So who’s scaring off investors more? This is one to puzzle over, especially with the emergence on Monday of a letter from a number of global ‘investors in the energy sector’ (covered in the Independent here) that George Osborne’s removal of a decarbonisation target from the Energy Bill risked the ‘£110bn overhaul of Britain’s energy network’.
Last week, of course we had a similar claim from Centrica and others in some of the national press that Ed Miliband’s proposals for a freeze on energy bills from 2015-17 would lead to exactly the same risk to that ‘£110 billion overhaul’.
I suppose, just to put the cat among the pigeons, we might look at some of the evidence behind these claims. Incidentally the new paradigm for what it will cost for this ‘overhaul’ seems to be more modest in ambition than it was just two years ago, when we were supposedly in for £200 billion (here’s what I said about that at the time). This figure is now expected to be about £100 billion by the early 2020s ; still a very large number I would agree. All these figures, though, do seem to be derived from various scenarios from Ofgems ‘Project Discovery Energy Investment Scenarios’ – last revised in 2010. These ‘scenarios’ veered between a pot of £200 billion for its ‘green transition’ picture (which envisages that ‘there is a rapid economic recovery and significant new investment globally’) and £95 billion for the ‘slow growth’ scenario (which posits that the ‘impact of recession and credit crisis continues…generation build dominated by CCGT energy efficiency measures have limited impact..’).
So I guess the new agreed investment figure is towards the ‘slow growth’ end of the scenarios. But even so, it is made up of a number of components such as interconnectors, offshore wind, smart meters, onshore/offshore transmission, grid-strengthening and so on, which have little to do with what many consider to be traditional ‘energy investment’. In fact only about a quarter of total investment will come from what we think of traditionally as old-style, centralised power plants. The other three quarters will come from those less-familiar components, with over half the total coming from renewable generation itself.
And the significant feature of these investment figures is that the Big Six utilities will not feature heavily in the investment profile for these categories. Indeed if we look at the balance sheets of the Big Six, four of the six have net debts of more than two thirds of their market capitalisation. This means that they are unlikely over the next period to lever themselves up still further in order to splash the cash for investment in any of the sectors at all. Most of the £110 billion will have to come from elsewhere and will indeed do so.
And, by the way, if there is to be investment coming from the profits ofthe Big Six, it will hardly be damaged by what may or may not happen to their retail arms, which, as we know, Labour want to separate from their wholesale businesses. The aggregate profit margin made by the Big Six on generation in 2011, as Ofgem records, was 24.4%, whereas for supply it was 3.1%. Whilst of course there is a connection between generation proceeds and supply prices, these figures hardly suggest a drying up of profits on generation. Separate retail companies at that point, with lower returns, would probably value and work best on some form of regulated price and return regime (but that’s another point entirely).

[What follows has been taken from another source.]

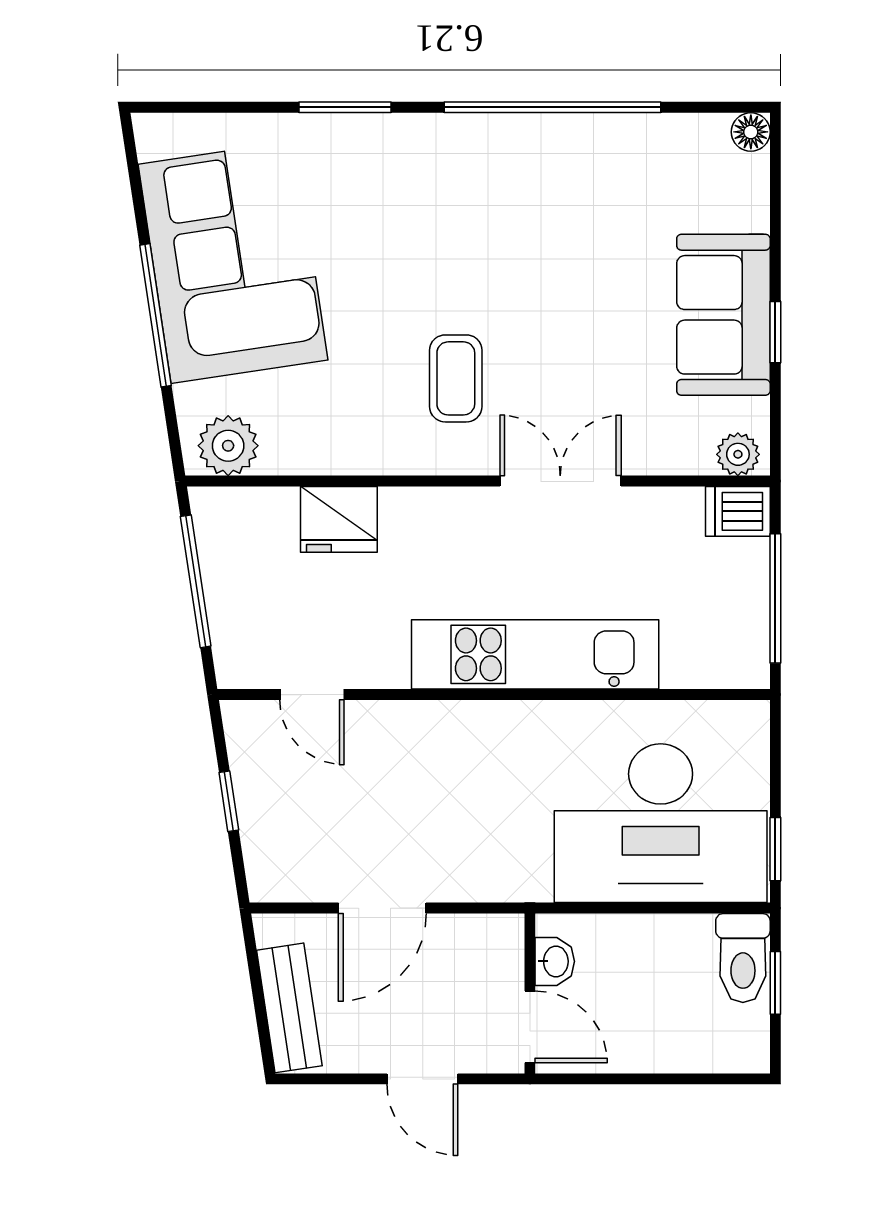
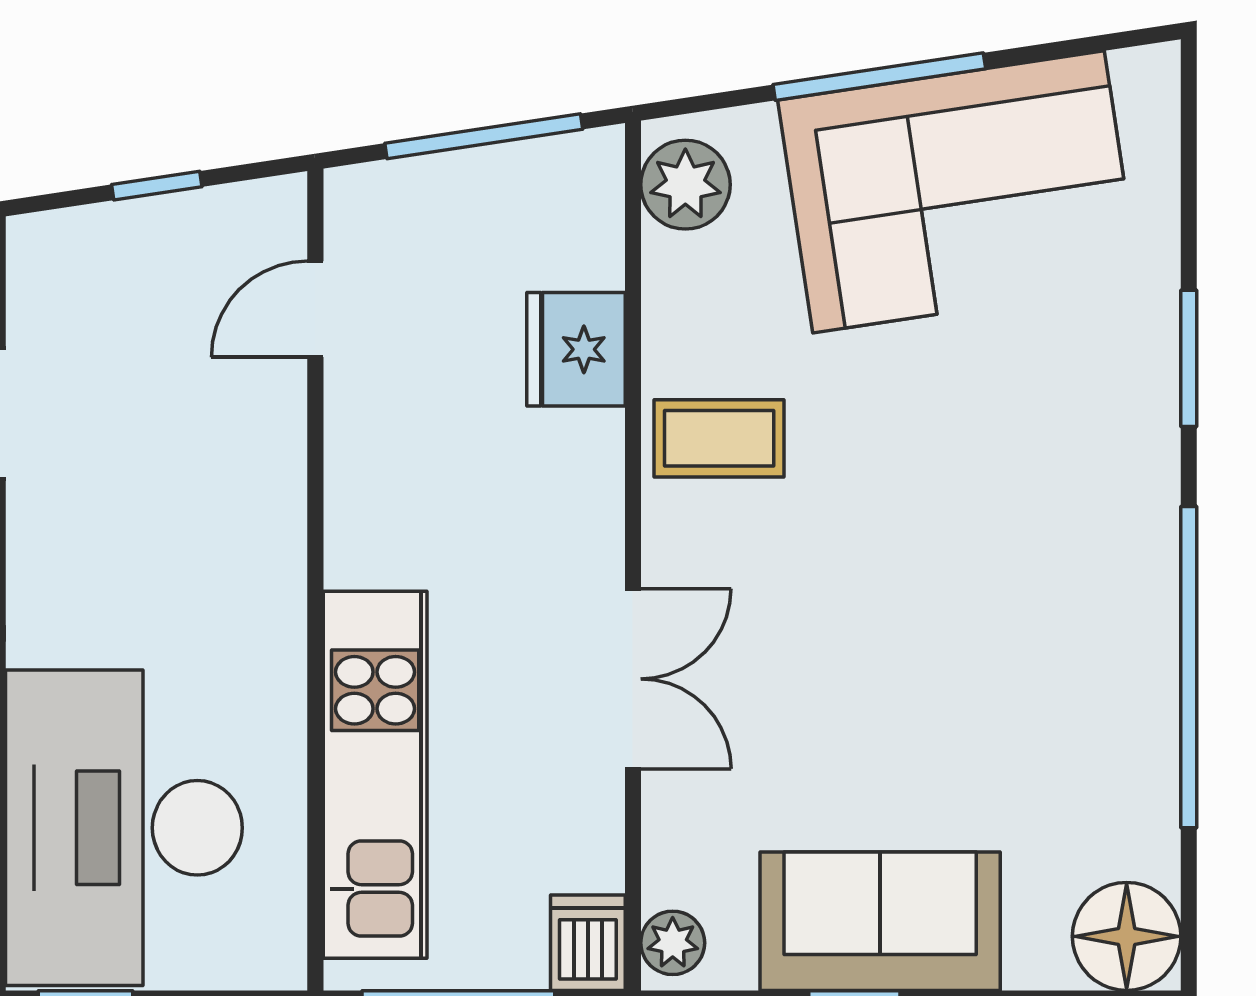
floor lamp: (751, 132) -> (1127, 936), width x1.89, depth x1.89
coffee table: (456, 378) -> (719, 438), moved
kitchen unit: (535, 654) -> (375, 775), moved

So where does that get us to? Well it looks like most investment will have to come from non-Big Six companies not primarily affected by a retail energy price freeze, but far more affected by larger instability and long term uncertainty. Long term uncertainty in an investment market which is seeking to finance the equipment and transmission that will need to sit alongside the different form of energy economy that we are all supposedly signed up to. And they seem to be the ones signing letters to the Chancellor right now.